GEREKÇE : Dava, Alacak (Hizmet Sözleşmesinden Kaynaklanan) istemine ilişkindir.
İnceleme, 6100 sayılı HMK’nın 355. madde hükmü uyarınca istinaf dilekçesinde belirtilen sebeplerle sınırlı olarak ve kamu düzenine aykırı hususların olup olmadığı gözetilerek yapılmıştır.
Dosya kapsamı, mevcut delil durumu ve ileri sürülen istinaf sebepleri dikkate alındığında mahkemenin vakıa ve hukuki değerlendirmesinde usul ve esas yönünden yasaya aykırılık bulunmadığı, taraflar arasındaki ilişkinin taşıma sözleşmesinden kaynaklandığı ve mutlak ticari dava niteliği taşıdığı, 6102 sayılı TTK’nın 5/A maddesi uyarınca, konusu bir miktar paranın ödenmesi olan alacak ve tazminat talepleri hakkında dava açılmadan önce arabulucuya başvurulmuş olmasının dava şartı olduğu, eldeki davanın da anılan hüküm uyarınca arabuluculuk dava şartına tabi bulunduğu ve davacı tarafça arabulucuya başvurulmadan eldeki davanın açıldığı, 6325 sayılı Kanun’un 18/A maddesinin 2. fıkrası uyarınca mahkemece davacıya bir haftalık kesin sürenin verildiği, buna rağmen davacının arabuluculuk son tutanağını sunmadığı anlaşılmakla, davacı vekilinin istinaf başvurusunun esas yönünden reddine dair hüküm kurmak gerekmiştir.

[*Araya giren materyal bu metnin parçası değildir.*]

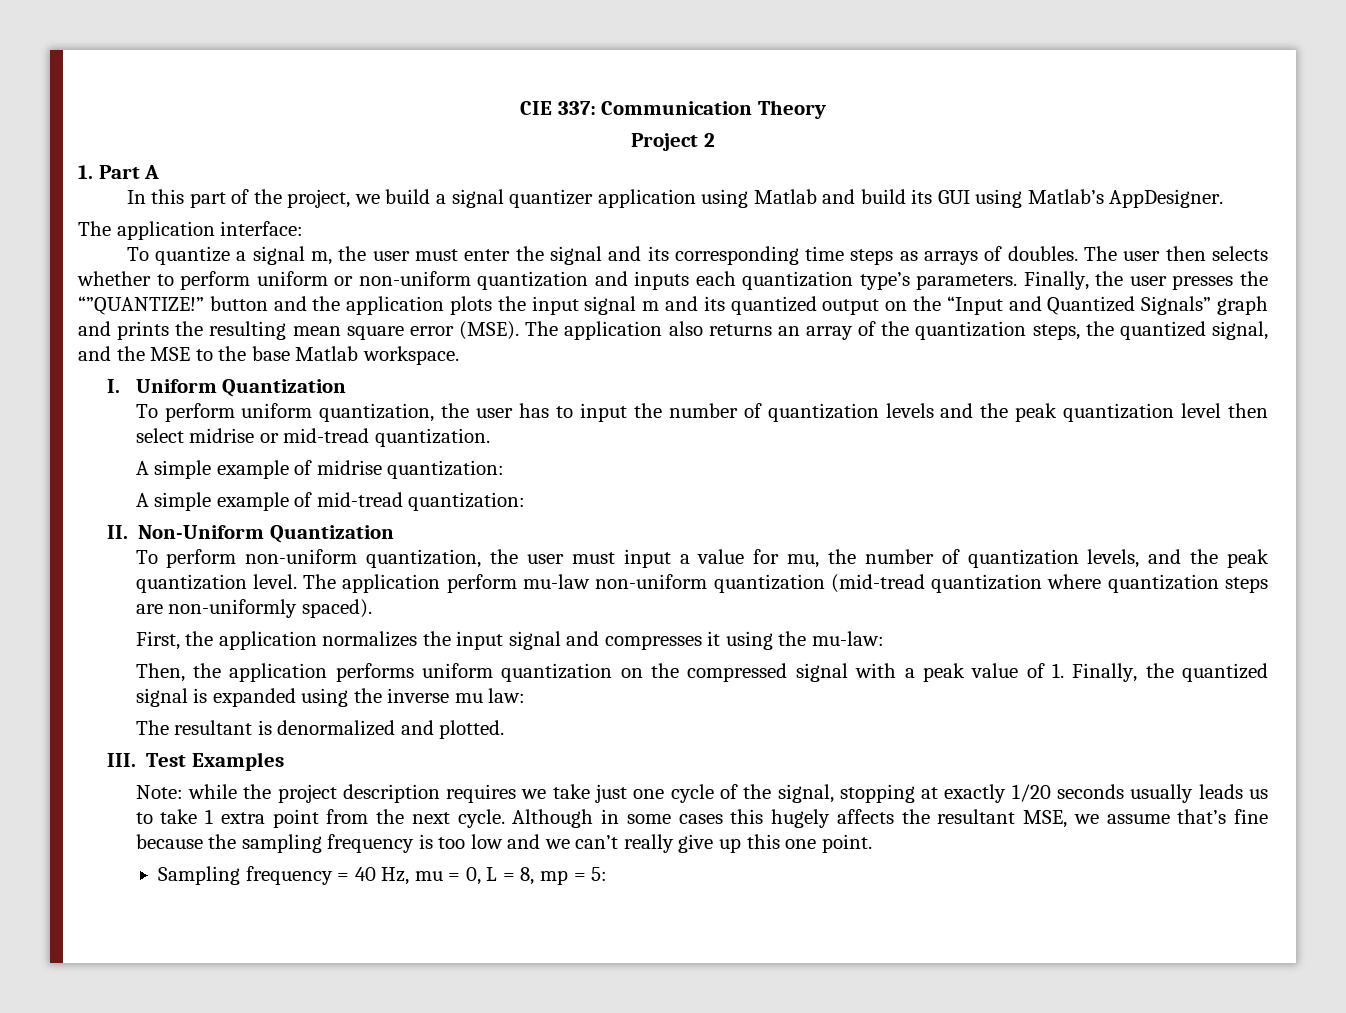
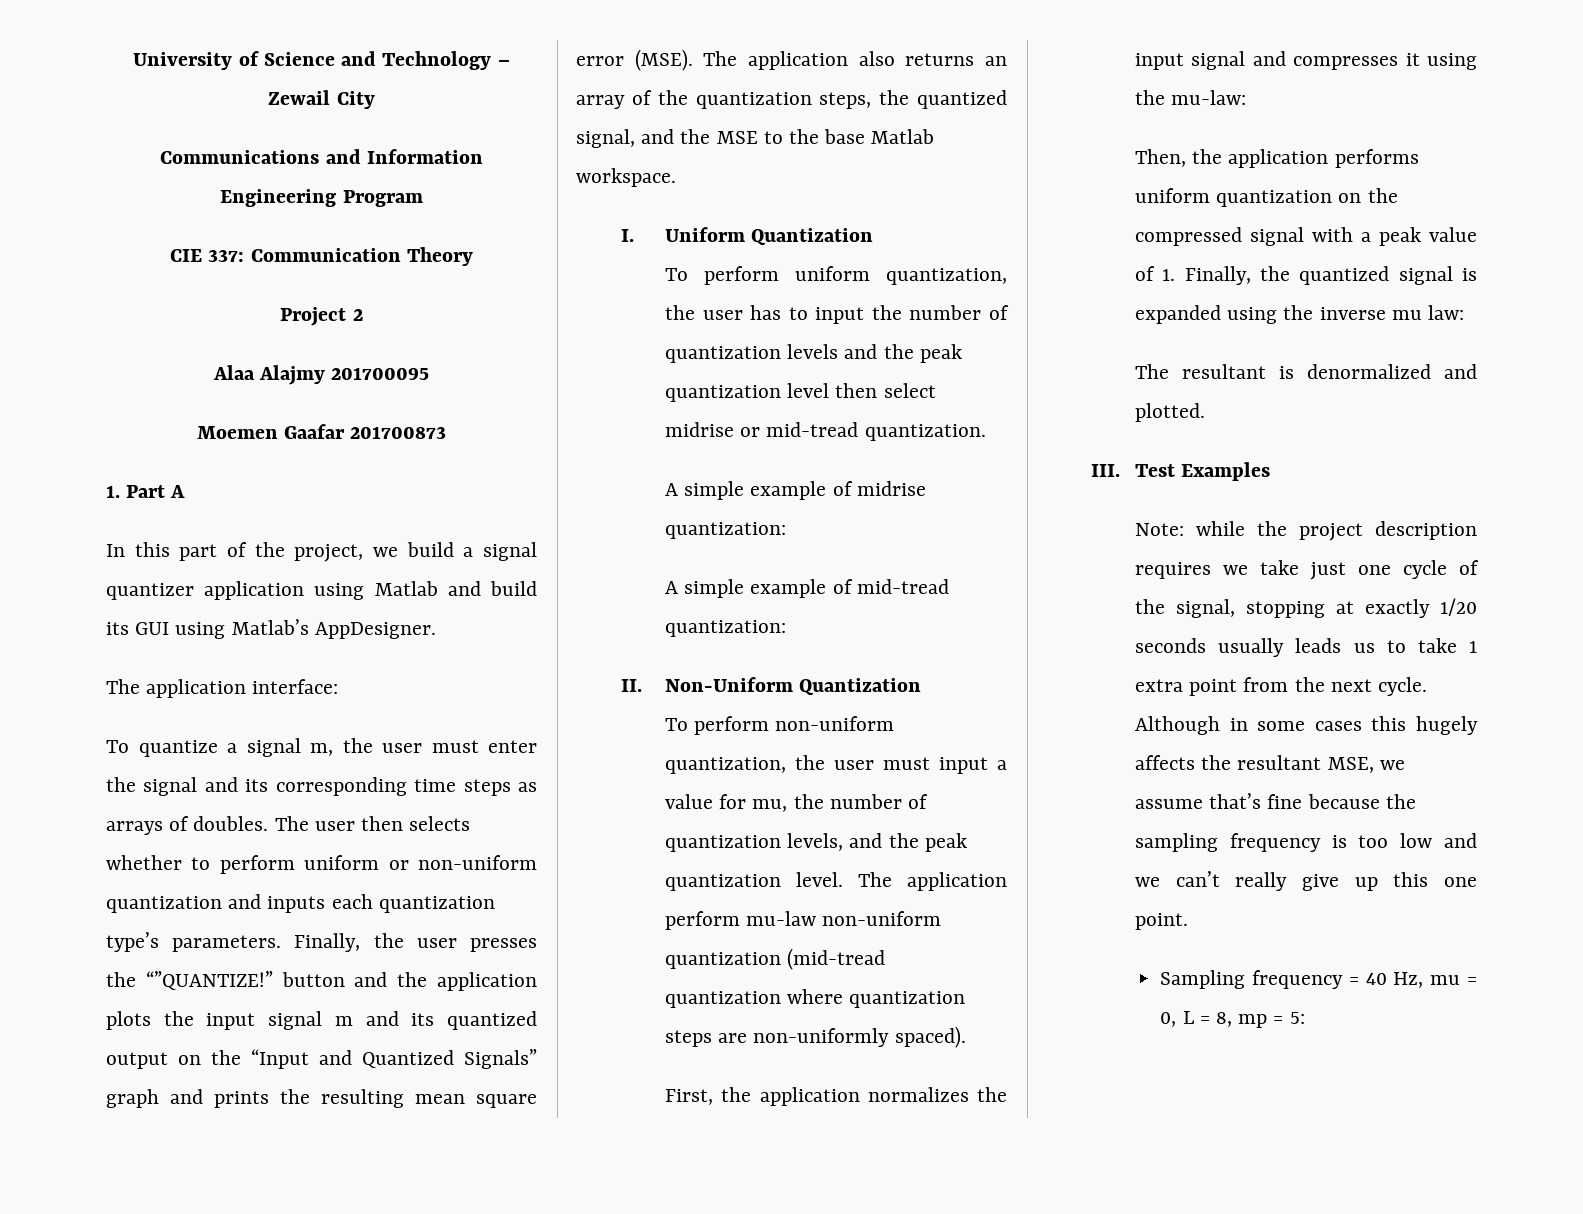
(520, 108) none -> [133,51,510,70] [268,90,375,109] [160,149,483,164] [220,189,423,207] University of Science and Technology – Zewail City // Communications and Information Engineering Program //
(715, 140) none -> [212,365,430,385] [196,424,447,439] // Alaa Alajmy 201700095 // Moemen Gaafar 201700873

HÜKÜM : Gerekçesi yukarıda belirtildiği üzere;
1-Davacı vekilinin istinaf başvurusunun HMK’nın 353/1-b.1 maddesi gereğince ESASTAN REDDİNE,
2-Alınması gereken 80,70 TL maktu istinaf karar ve ilam harcından, davacı vekili tarafından istinaf başvurusunda yatırılan 59,30 TL istinaf karar ve ilam harcının mahsubu ile bakiye 21,40 TL’nin davacıdan tahsili ile Hazineye irat kaydına,
3-İstinaf aşamasında davacı tarafından yapılan yargılama giderlerinin davacı üzerinde bırakılmasına,
4-İstinaf aşamasında duruşma açılmadığından taraflar lehine vekalet ücreti takdirine yer olmadığına,
Dair, dosya üzerinde yapılan inceleme sonucunda oybirliği ile 15/11/2022 tarihinde HMK 362/1-a maddesi uyarınca miktar itibariyle KESİN olmak üzere karar verildi.

GEREKÇELİ KARARIN YAZILDIĞI TARİH : 14/12/2022

Başkan

Üye

Üye

Katip

Bu belge 5070 sayılı Yasa hükümlerine göre elektronik olarak imzalanmıştır.